Kubus itu melayang. Mata Revy berkilau. Kaki kecil Revy berlari meraih rubik itu. Dia memeluk kubus itu seperti itu peliharaannya sendiri. Kemudian dia melempar rubik itu naik turun naik dan turun. Si kubus perlahan turun setiap kali dia melemparkannya ke atas. Si kecil mengeluarkan ekspresi kebahagiaan. Pedang kayu itu sudah jatuh di belakang sana.

Aku tersenyum. Tanganku meraihnya.

Tapi dia seketika menyembunyikan mainannya dariku.

Okay, sekarang aku kelihatan seperti penculik yang mau mencuri mainan anak kecil. Dia melindungi kubusnya dalam rengutan bocahnya.

Itu mainanku, kau tahu?

Mulutnya manyun seperti bebek. Dia perlahan membuka mulutnya.

"Na… namaku Revy.. penyusup.."

Ucapnya merengut. Dia menjauhkan mukanya padaku, menunduk ke bawah. Aku membayangkan kucing ketika aku melihat rengutannya. Aku tidak bisa menahan ini. Semengesalkan apapun dia, keimutan anak anaknya tetap keluar. Dia merengut sekarang. Dia malu, atau mungkin sedikit takut mengatakan itu?

Aku harus menghargai usahanya. Tersenyum adalah apa yang paling tidak bisa kukatakan.

"Namaku Makoto. Senang bertemu denganmu, Revy."

Aku tersenyum padanya.

"Ma… koto…?"

Matanya yang tertunduk terbuka lebar ketika dia mendengar nama asingku. Dia melihat ke arahku, menggumam sambil mencoba memahami nama itu. Aku rasa dia tertarik. Aku menawarkannya jabat tangan. Tapi dia langsung berteriak melihatnya.

"P-Penyusup Jahat!"

Dia mengayunkan pedang kayunya ke kepalaku. Gadis itu segera berlari keluar.

"Kau penyusup jahat! Aku akan mengambil kotak ini s-sebagai bukti kejahatan! Aku akan membawanya ke balai desa dan menunjukkan ke semua penduduk desa betapa jahatnya kau! Kau akan lihat, kau akan lihat!"

Gadis kecil itu berlari kandang. Dia berlari membawa keluar kubus bercahayaku menuju desa.

"Kau akan lihat!!" Teriaknya sambil menjauh.

Huuh..

Aku memegangi kepalaku. Entah berapa IQ-ku yang berkurang karena pukulan tadi. Aku segera berbaring di atas jerami nikmatku.

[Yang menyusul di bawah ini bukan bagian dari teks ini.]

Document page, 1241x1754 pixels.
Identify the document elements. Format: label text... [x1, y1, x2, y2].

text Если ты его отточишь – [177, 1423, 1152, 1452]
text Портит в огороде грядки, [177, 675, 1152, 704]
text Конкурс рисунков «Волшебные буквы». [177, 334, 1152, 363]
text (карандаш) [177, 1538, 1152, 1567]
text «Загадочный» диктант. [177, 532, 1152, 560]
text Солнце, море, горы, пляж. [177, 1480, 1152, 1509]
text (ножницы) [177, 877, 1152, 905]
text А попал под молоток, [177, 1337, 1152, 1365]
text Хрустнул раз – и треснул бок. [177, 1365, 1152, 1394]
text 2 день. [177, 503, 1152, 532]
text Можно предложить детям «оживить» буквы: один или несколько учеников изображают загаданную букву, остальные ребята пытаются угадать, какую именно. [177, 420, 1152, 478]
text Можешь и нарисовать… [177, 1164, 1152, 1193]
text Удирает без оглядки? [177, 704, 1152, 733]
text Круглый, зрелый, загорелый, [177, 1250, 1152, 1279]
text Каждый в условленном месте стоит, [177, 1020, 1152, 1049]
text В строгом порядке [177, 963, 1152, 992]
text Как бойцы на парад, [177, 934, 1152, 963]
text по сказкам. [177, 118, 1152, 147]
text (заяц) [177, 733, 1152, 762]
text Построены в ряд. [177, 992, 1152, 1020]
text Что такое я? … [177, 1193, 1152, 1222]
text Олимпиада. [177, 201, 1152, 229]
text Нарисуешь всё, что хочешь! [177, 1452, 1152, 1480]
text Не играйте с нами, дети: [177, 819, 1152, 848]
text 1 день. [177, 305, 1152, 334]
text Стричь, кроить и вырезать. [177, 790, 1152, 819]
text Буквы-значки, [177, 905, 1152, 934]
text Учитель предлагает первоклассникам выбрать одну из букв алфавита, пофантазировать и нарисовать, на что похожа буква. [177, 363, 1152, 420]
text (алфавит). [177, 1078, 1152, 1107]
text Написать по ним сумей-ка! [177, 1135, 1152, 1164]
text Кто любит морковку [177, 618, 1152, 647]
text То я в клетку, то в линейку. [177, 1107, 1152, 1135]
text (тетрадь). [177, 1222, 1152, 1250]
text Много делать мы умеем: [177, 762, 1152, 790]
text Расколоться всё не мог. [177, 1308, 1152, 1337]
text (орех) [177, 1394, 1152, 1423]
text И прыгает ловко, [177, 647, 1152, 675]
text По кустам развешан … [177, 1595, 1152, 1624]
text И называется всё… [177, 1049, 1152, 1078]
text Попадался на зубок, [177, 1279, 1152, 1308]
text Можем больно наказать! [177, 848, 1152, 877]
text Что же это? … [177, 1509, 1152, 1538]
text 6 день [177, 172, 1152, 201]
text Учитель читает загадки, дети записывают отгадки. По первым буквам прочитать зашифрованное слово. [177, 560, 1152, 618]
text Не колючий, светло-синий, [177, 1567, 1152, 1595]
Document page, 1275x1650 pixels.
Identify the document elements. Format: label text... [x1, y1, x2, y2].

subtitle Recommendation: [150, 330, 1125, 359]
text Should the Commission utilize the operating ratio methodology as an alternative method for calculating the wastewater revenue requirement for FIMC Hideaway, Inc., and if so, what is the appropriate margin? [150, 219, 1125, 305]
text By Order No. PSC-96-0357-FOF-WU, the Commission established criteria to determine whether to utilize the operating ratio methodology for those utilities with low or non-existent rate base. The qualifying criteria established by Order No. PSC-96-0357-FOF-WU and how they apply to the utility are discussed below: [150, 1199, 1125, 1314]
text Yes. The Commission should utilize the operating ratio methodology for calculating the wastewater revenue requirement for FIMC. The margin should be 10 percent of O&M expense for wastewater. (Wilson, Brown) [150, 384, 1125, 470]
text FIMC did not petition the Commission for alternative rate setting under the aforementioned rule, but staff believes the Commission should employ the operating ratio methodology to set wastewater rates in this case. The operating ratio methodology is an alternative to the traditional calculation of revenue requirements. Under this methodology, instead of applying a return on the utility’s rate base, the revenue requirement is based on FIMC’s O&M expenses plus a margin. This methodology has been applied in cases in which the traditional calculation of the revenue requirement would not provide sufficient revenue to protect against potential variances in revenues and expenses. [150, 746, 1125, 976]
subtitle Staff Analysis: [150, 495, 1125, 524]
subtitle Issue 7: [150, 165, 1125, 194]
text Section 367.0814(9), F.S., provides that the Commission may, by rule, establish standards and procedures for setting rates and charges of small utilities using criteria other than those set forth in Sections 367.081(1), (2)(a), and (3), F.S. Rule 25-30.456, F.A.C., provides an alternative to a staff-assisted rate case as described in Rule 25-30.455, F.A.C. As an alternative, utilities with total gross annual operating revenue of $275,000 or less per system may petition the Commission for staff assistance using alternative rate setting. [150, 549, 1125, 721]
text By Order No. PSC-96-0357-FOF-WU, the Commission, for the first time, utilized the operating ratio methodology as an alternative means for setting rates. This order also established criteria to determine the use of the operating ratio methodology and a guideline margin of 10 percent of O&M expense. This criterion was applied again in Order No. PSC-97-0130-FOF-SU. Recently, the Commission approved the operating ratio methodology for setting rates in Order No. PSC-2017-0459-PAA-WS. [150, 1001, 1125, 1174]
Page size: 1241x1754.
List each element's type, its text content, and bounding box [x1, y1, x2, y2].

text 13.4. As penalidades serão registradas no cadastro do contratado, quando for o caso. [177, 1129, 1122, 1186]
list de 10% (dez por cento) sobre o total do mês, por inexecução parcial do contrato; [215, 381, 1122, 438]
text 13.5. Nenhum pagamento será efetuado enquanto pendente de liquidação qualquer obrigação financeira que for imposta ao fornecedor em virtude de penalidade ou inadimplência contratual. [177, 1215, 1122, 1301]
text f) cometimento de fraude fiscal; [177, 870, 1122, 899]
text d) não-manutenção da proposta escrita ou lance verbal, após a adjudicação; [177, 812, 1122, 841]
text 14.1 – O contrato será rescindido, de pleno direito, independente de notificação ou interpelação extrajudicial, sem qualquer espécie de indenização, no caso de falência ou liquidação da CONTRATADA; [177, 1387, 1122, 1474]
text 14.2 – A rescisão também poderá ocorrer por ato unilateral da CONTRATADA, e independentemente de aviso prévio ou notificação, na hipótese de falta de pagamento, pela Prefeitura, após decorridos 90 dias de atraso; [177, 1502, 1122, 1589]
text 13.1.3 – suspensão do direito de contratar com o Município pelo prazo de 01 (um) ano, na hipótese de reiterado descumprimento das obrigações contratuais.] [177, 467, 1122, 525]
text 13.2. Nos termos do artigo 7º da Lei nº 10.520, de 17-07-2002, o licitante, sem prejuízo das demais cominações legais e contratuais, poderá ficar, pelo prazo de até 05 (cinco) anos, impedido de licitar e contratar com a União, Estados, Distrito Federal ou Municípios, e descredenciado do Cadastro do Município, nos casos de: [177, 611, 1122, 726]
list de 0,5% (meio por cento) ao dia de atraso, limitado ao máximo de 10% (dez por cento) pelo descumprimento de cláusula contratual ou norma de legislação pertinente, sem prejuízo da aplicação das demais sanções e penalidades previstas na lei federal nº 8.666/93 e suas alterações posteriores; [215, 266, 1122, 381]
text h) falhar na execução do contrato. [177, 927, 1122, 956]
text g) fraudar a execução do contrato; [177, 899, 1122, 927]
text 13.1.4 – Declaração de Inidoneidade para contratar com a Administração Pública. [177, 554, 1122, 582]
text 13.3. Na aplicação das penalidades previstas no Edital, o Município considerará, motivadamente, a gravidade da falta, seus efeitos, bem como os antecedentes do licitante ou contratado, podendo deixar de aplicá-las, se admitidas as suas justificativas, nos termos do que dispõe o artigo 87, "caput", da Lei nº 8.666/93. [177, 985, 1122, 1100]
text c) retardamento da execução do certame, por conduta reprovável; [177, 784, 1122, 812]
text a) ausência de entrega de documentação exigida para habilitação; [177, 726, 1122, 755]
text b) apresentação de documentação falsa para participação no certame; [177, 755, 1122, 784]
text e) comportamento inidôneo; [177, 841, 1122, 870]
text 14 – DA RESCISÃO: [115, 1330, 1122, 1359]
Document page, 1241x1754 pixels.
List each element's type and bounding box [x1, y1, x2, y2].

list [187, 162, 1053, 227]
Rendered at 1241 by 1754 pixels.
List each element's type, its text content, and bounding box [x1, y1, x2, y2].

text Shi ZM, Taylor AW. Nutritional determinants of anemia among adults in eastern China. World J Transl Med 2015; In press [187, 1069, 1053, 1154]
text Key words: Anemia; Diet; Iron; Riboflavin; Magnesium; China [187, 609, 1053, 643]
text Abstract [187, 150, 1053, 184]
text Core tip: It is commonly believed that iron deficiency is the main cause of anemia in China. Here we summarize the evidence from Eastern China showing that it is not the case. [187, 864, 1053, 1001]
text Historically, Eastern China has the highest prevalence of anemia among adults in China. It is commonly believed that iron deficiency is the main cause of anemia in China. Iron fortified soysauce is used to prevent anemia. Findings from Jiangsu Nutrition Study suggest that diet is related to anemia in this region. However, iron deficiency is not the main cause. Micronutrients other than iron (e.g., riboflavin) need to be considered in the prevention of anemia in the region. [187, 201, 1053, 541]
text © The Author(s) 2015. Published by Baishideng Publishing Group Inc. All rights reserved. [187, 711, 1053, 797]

Aku menutup mata. Aku sudah meninggalkan kehidupan perang. Desa damai ini akan menungguku di hari – hari esoknya.

Aku belum mempelajari budaya pedesaan ini, aku juga belum mempelajari mekanisme dunia ini. Apa yang membuat dunia ini berbeda, dan bagaimana dunia ini bekerja? Pedang, sihir, monster magis.. aku belum mengenal mereka sama sekali. Di tengah dunia tanpa teknologi kemajuan, aku tidak punya arah ke mana aku harus mengarah. Hanya beberapa gadget di lenganku ini yang bisa membantuku sementara. Aku harus segera membuat beberapa teman.

Atau mungkin segera menguasai dunia.

Bergerak di dunia yang tak kukenal, aku mulai membuat rencana. Aku menutup mata, dan mulai menyiapkan rencana ekstrem 10 tahun ke depan berlebihan yang sama sekali tak kubutuhkan..

Neuron kepalaku mulai sakit lagi. Apa yang akan menungguku di hari esok?